David's chance of making a free throw is 80%. In a game, he takes 10 free throws. What is the probability he makes 8 or fewer free throws out of the 10? Please leave your answer in combinations, products powers and sums. Please try to make your expression reasonably succinct.

Answer 1

Answer:

$P(X\leq 8)= 1- P(X>8) = 1-P(X\geq 9)= 1-[P(X=9)+P(X=10)]$

And we can find the individual probabilities like this:

$P(X=9)=(10C9)(0.8)^{9} (1-0.8)^{10-9}$

$P(X=10)=(10C10)(0.8)^{10} (1-0.8)^{10-10}$

And replacing we got:

$P(X\leq 8)=1-[10(0.8)^1 (1-0.8)^{1} + (0.8)^{10}]$

Step-by-step explanation:

Previous concepts

A Bernoulli trial is "a random experiment with exactly two possible outcomes, "success" and "failure", in which the probability of success is the same every time the experiment is conducted". And this experiment is a particular case of the binomial experiment.

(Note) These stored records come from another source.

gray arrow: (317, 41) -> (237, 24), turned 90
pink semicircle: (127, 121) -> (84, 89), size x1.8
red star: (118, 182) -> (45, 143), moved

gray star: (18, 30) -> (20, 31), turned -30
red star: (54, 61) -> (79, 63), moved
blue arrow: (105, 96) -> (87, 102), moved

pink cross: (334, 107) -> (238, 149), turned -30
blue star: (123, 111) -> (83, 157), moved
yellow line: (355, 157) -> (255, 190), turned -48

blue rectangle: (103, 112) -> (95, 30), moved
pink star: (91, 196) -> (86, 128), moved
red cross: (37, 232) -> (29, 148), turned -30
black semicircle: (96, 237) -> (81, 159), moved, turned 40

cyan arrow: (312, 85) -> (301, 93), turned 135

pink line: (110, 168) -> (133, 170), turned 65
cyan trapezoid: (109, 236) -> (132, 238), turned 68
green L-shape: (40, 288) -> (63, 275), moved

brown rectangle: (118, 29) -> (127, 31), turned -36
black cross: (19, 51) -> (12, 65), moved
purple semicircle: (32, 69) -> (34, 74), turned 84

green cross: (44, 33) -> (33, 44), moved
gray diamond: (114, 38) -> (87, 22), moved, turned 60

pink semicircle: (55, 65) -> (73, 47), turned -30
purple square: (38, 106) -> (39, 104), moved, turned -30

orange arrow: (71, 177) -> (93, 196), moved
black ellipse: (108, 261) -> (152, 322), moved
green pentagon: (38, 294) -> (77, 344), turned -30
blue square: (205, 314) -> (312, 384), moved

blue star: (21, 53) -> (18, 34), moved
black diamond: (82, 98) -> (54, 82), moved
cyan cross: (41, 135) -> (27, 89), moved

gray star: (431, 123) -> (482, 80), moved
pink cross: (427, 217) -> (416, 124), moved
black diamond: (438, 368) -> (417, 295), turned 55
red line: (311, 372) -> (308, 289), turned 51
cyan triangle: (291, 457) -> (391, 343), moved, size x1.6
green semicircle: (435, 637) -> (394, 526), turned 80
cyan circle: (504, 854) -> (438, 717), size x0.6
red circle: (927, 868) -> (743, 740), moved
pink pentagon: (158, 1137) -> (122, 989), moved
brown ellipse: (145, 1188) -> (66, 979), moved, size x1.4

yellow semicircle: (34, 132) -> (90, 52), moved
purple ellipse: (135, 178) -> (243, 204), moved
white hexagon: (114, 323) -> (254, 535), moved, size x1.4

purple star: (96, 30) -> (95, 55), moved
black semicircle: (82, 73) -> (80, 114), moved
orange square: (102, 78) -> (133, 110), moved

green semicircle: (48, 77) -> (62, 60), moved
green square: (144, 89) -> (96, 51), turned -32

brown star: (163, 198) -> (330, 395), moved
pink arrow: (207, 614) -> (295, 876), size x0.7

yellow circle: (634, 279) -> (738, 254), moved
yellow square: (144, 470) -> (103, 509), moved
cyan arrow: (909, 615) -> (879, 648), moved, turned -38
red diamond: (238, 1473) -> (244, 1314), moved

The binomial distribution is a "DISCRETE probability distribution that summarizes the probability that a value will take one of two independent values under a given set of parameters. The assumptions for the binomial distribution are that there is only one outcome for each trial, each trial has the same probability of success, and each trial is mutually exclusive, or independent of each other".

The probability mass function for the Binomial distribution is given as:  

$P(X)=(nCx)(p)^x (1-p)^{n-x}$  

Where (nCx) means combinatory and it's given by this formula:  

$nCx=\frac{n!}{(n-x)! x!}$  

The complement rule is a theorem that provides a connection between the probability of an event and the probability of the complement of the event. Lat A the event of interest and A' the complement. The rule is defined by: $P(A)+P(A') =1$

Solution to the problem

For this case we want this probability:

$P(X\leq 8)$

And for this case we can use the comlement rule and we got:

$P(X\leq 8)= 1- P(X>8) = 1-P(X\geq 9)= 1-[P(X=9)+P(X=10)]$

And we can find the individual probabilities like this:

$P(X=9)=(10C9)(0.8)^9 (1-0.8)^{10-9}$

$P(X=10)=(10C10)(0.8)^{10} (1-0.8)^{10-10}$

And replacing we got:

$P(X\leq 8)=1-[10(0.8)^9 (1-0.8)^{1} + (0.8)^{10}]$